Figure 6. Smad2/3-Smad4 Binding to AREs in Poised Promoters Required TRIM33

(A-B) Wild type or Trim33-depleted mESCs were set to form EBs for 2.5 days, and were then incubated for 2 h with the indicated additions. ChIP analysis of the Gsc promoter (A) or Mixl1 promoter (B) was performed using antibodies against the indicated proteins. Data are the mean ± S.D. of quadruplicates and are representative of at least three independent experiments. (C) mESCs that were wild type, Trim33-depleted, or reconstitutes with wild-type or truncated TRIM33 constructs were set to form EBs for 2.5 days. ChIP analysis of the Gsc(-0.4kb) and Mixl1(combined -0.5 kb and -0.2 kb)promoters was done using antibodies against Smad4. Data are the mean ± S.D. of quadruplicates and represent three independent experiments. (D) Schematic summary: signal-driven binding of TRIM33 and Smad2/3 to H3K9me3-rich regions of Gsc and Mixl1 enables binding of Smad4 and Smad2/3 to the AREs.

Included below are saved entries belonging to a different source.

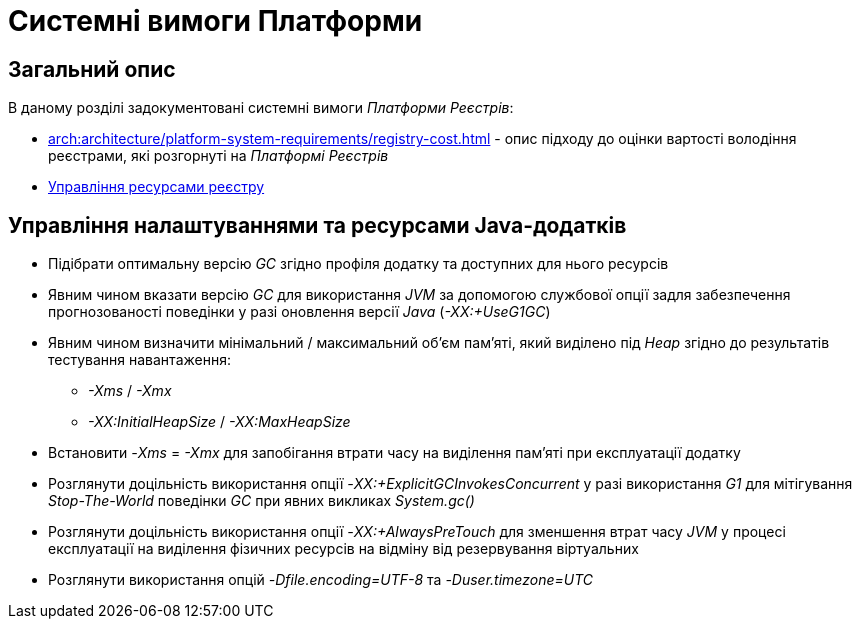 = Системні вимоги Платформи

== Загальний опис

В даному розділі задокументовані системні вимоги _Платформи Реєстрів_:

* xref:arch:architecture/platform-system-requirements/registry-cost.adoc[] - опис підходу до оцінки вартості володіння реєстрами, які розгорнуті на _Платформі Реєстрів_
* xref:attachment$/architecture/platform-system-requirements/registry-resources.xlsx[Управління ресурсами реєстру]

== Управління налаштуваннями та ресурсами Java-додатків

* Підібрати оптимальну версію _GC_ згідно профіля додатку та доступних для нього ресурсів
* Явним чином вказати версію _GC_ для використання _JVM_ за допомогою службової опції задля забезпечення прогнозованості поведінки у разі оновлення версії _Java_ (_-XX:+UseG1GC_)
* Явним чином визначити мінімальний / максимальний об'єм пам'яті, який виділено під _Heap_ згідно до результатів тестування навантаження:
** _-Xms_ / _-Xmx_
** _-XX:InitialHeapSize_ / _-XX:MaxHeapSize_
* Встановити _-Xms_ = _-Xmx_ для запобігання втрати часу на виділення пам'яті при експлуатації додатку
* Розглянути доцільність використання опції _-XX:+ExplicitGCInvokesConcurrent_ у разі використання _G1_ для мітігування _Stop-The-World_ поведінки _GC_ при явних викликах _System.gc()_
* Розглянути доцільність використання опції _-XX:+AlwaysPreTouch_ для зменшення втрат часу _JVM_ у процесі експлуатації на виділення фізичних ресурсів на відміну від резервування віртуальних
* Розглянути використання опцій _-Dfile.encoding=UTF-8_ та _-Duser.timezone=UTC_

Figure 7. TRIM33 and SMAD Cooperation in Activation of Master Regulators

(A) mESCs that were wild type, Smad2/3-depleted, or Smad4-null were set to form EBs for 2.5 days, and then treated for 2h with activin or SB431542. ChIP analysis of the Gsc promoter was done using antibodies against TRIM33. Data are the mean ± S.D. of quadruplicates and representative of three independent experiments. (B) mESCs that were wild type or Smad4-null were treated as in (A), and ChIP analysis of the Gsc and Mixl1 promoters was done using antibodies against H3K18ac, Data are the mean ± S.D. of quadruplicates and are representative of two independent experiments. (C) TRIM33 competes with HP1γ for binding to H3K9me-K18ac. Biotinylated histone H3 peptides with the indicated modifications were used in pull-down binding assays with a fixed amount of Flag-tagged HP1γ protein and an increasing amount of Flag-tagged TRIM33. Bead-bound proteins were analyzed by immunoblotting. (D) Activin-induced displacement of HP1γ from TRIM33 binding sites in the Gsc and Mixl1 promoters, but not in Trim33-null EBs. mESC wild type and Trim33-null EBs at day 2.5 were incubated with activin or SB for 2 h. ChIP assays were done using antibodies against HP1γ (brown bars) or no antibody (blue bars), and qRT-PCR primers amplifying the −2.3 kb region of Gsc or the −0.2 and -0.5kb kb regions of Mixl1. Data are the mean ± S.D. of quadruplicates and are representative of two independent experiments. (E) Activin increases RNA Pol II binding to the Gsc and Mixl1 promoters, but not in Trim33-null EBs. The EB samples used in (D) were subjected to ChIP using antibodies against RNA Pol II and qRT-PCR primers amplifying the -0.1 kb region of Gsc or the -0.2 kb region of Mixl1. Data are the mean ± S.D. of quadruplicates and are representative of two independent experiments. (F) Schematic summary of signal-driven Smad activation of master regulators in embryonic stem cells. Gsc and Mixl1 present key features of the poised state in their promoters, Including the H3K9me3 mark of quiescent chromatin and the chromatin compacting factor HP1γ bound to this region. Two nodal-induced Smad complexes cooperate to promote switching of the master regulators Gsc and Mixl1 from poised to activated state in response to nodal-like signals, thereby committing embryo cells to mesendodermal fate. See Discussion for more details. For additional information related to the Smad4-dependent enhancement of TRIM33 binding, see Figure S6.